*Work task*
In the text of the records below, from the line containing "вернуться за руль." through the end of the records, inclusive, change "Náhled" to "Přehled" and reproduce those lines with everything else unchanged. Omit the pictures from your answer.

[Page images with their extracted text]
::::

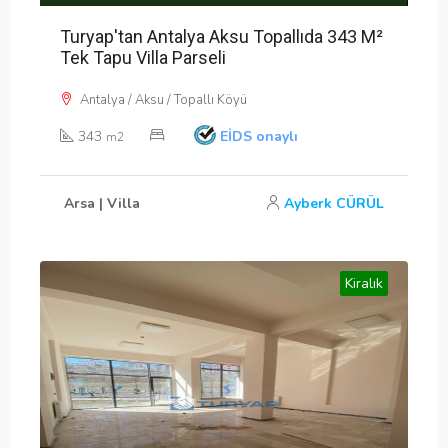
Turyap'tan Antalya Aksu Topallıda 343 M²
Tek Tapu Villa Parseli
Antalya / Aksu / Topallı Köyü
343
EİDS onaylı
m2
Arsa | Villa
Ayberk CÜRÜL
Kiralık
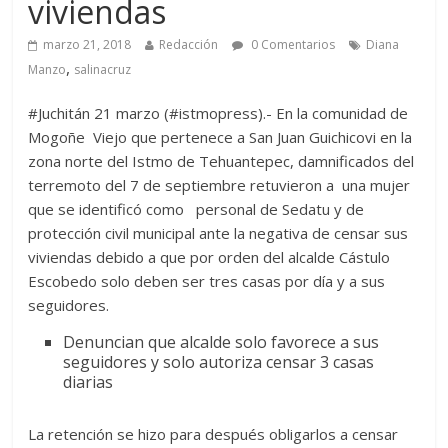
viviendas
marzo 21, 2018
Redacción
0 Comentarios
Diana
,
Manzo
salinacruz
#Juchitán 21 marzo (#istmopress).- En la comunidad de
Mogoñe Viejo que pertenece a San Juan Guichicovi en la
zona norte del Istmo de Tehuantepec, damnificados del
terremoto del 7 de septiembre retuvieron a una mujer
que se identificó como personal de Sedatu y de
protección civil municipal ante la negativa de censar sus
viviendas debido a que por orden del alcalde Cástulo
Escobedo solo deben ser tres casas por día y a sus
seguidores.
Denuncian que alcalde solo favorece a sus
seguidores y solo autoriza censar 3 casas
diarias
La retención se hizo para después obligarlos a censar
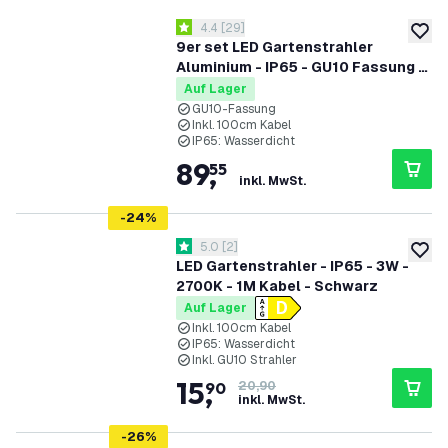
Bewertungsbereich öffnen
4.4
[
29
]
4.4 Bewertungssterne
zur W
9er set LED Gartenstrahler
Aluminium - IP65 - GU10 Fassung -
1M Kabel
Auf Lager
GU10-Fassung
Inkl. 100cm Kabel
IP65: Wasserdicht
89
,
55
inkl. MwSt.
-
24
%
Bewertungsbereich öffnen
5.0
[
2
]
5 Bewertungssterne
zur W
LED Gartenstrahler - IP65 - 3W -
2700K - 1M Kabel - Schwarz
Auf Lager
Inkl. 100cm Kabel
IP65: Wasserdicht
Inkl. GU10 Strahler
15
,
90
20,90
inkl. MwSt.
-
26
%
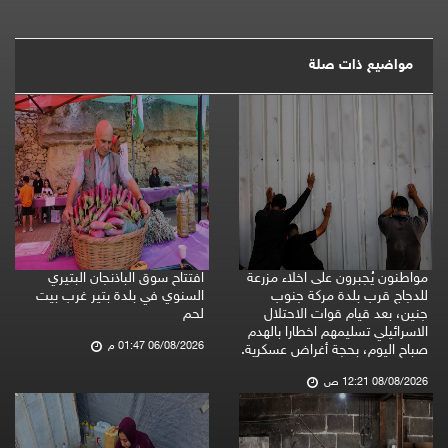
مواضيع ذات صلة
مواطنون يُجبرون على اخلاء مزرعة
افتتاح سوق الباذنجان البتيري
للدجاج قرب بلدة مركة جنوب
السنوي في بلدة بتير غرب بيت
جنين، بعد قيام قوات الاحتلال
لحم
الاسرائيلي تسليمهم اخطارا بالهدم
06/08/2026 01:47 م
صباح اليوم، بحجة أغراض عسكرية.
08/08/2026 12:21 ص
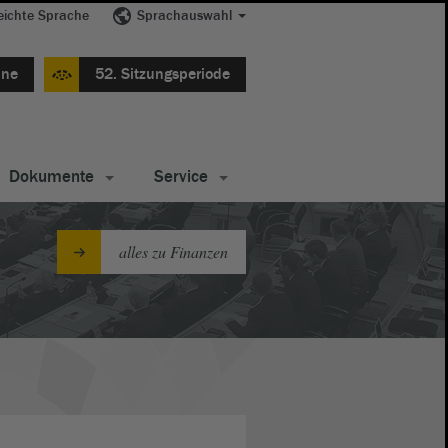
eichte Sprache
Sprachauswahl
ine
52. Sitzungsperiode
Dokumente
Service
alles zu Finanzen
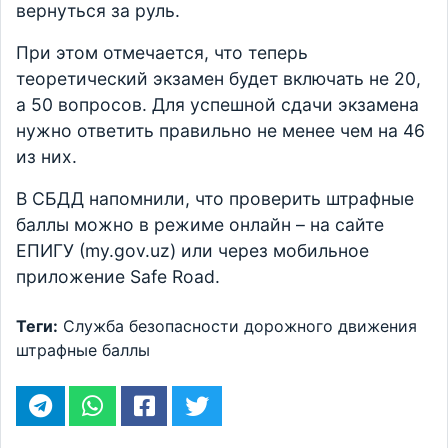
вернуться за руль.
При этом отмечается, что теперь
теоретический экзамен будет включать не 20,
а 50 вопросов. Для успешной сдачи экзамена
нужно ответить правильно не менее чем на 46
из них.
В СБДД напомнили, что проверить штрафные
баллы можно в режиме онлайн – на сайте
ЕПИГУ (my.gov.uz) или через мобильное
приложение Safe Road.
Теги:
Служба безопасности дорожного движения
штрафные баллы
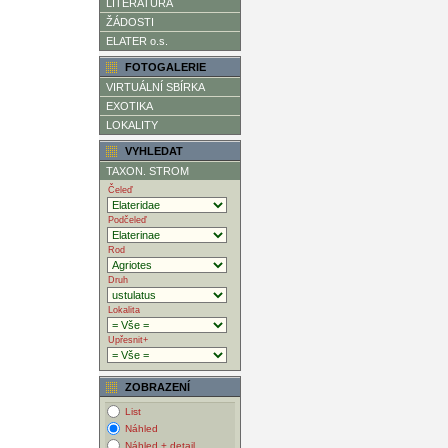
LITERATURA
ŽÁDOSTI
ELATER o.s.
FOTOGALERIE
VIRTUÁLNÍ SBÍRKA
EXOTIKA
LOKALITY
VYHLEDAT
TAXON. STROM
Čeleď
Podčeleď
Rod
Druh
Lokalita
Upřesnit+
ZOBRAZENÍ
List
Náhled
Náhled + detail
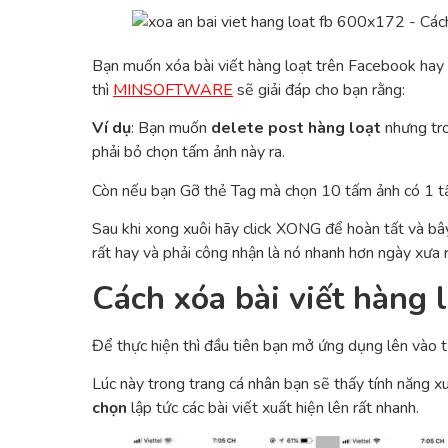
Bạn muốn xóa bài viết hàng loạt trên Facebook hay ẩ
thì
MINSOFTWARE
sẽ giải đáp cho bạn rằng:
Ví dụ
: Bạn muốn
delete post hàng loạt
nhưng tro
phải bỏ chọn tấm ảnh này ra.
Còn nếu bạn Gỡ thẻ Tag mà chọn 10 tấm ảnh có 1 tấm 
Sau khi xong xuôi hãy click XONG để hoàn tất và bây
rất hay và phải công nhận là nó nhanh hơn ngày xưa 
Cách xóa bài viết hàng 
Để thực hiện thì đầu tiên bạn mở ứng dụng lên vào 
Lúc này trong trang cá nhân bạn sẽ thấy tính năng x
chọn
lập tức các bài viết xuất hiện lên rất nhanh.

::::

*Exercise output*
вернуться за руль.
При этом отмечается, что теперь
теоретический экзамен будет включать не 20,
а 50 вопросов. Для успешной сдачи экзамена
нужно ответить правильно не менее чем на 46
из них.
В СБДД напомнили, что проверить штрафные
баллы можно в режиме онлайн – на сайте
ЕПИГУ (my.gov.uz) или через мобильное
приложение Safe Road.
Теги:
Служба безопасности дорожного движения
штрафные баллы
LITERATURA
ŽÁDOSTI
ELATER o.s.
FOTOGALERIE
VIRTUÁLNÍ SBÍRKA
EXOTIKA
LOKALITY
VYHLEDAT
TAXON. STROM
Čeleď
Podčeleď
Rod
Druh
Lokalita
Upřesnit+
ZOBRAZENÍ
List
Přehled
Přehled + detail
Bạn muốn xóa bài viết hàng loạt trên Facebook hay ẩ
thì
MINSOFTWARE
sẽ giải đáp cho bạn rằng:
Ví dụ
: Bạn muốn
delete post hàng loạt
nhưng tro
phải bỏ chọn tấm ảnh này ra.
Còn nếu bạn Gỡ thẻ Tag mà chọn 10 tấm ảnh có 1 tấm 
Sau khi xong xuôi hãy click XONG để hoàn tất và bây
rất hay và phải công nhận là nó nhanh hơn ngày xưa 
Cách xóa bài viết hàng 
Để thực hiện thì đầu tiên bạn mở ứng dụng lên vào 
Lúc này trong trang cá nhân bạn sẽ thấy tính năng x
chọn
lập tức các bài viết xuất hiện lên rất nhanh.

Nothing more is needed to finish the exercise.